Plony 2025 – wyrównanie między regionami, ale różnice lokalne
Ciekawą obserwacją jest to, że ogólny bilans plonów w kraju wydaje się zbliżony do zeszłorocznego, jednak lokalnie sytuacja wygląda zupełnie inaczej:
- Lubelszczyzna – w 2024 roku tamtejsze sady mocno ucierpiały od przymrozków, w tym sezonie notują lepsze wyniki.
- Mazowsze – odwrotna sytuacja, w 2024 roku region miał jabłka, a w tym roku notuje spadki.

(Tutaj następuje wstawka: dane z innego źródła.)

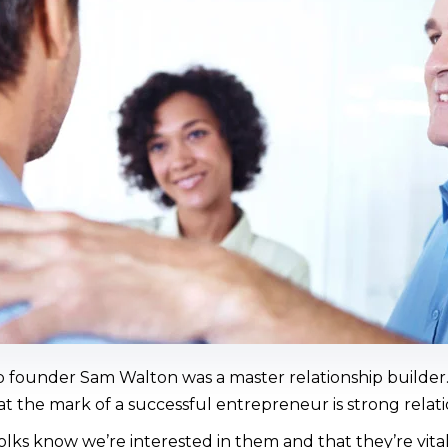
 founder Sam Walton was a master relationship builder
t the mark of a successful entrepreneur is strong relati
olks know we’re interested in them and that they’re vital 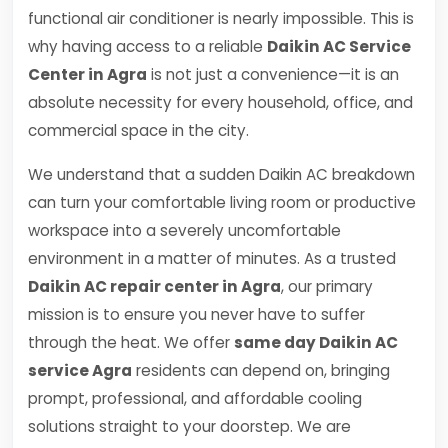
functional air conditioner is nearly impossible. This is
why having access to a reliable
Daikin AC Service
Center in Agra
is not just a convenience—it is an
absolute necessity for every household, office, and
commercial space in the city.
We understand that a sudden Daikin AC breakdown
can turn your comfortable living room or productive
workspace into a severely uncomfortable
environment in a matter of minutes. As a trusted
Daikin AC repair center in Agra
, our primary
mission is to ensure you never have to suffer
through the heat. We offer
same day Daikin AC
service Agra
residents can depend on, bringing
prompt, professional, and affordable cooling
solutions straight to your doorstep. We are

Finalnie można powiedzieć, że na poziomie ogólnopolskim sytuacja się wyrównuje, ale w poszczególnych gospodarstwach różnice są ogromne – od zupełnego braku plonów po naprawdę dobre wyniki.
Tegoroczny sezon jabłkowy pokazuje, jak nieprzewidywalna jest uprawa sadownicza w Polsce. Dla jednych sadowników rok 2025 to czas trudnych strat – pustych drzew i dużego udziału jabłek nienadających się na rynek deserowy. Dla innych to sezon, w którym ich wysiłek w ochronie plonów przyniósł realne efekty.
Jedno jest pewne – rozbieżność w plonach jabłek w tym roku jest wyjątkowo szeroka. To przypomina, jak duże znaczenie mają zarówno warunki pogodowe, jak i nakłady pracy oraz inwestycje w ochronę sadów.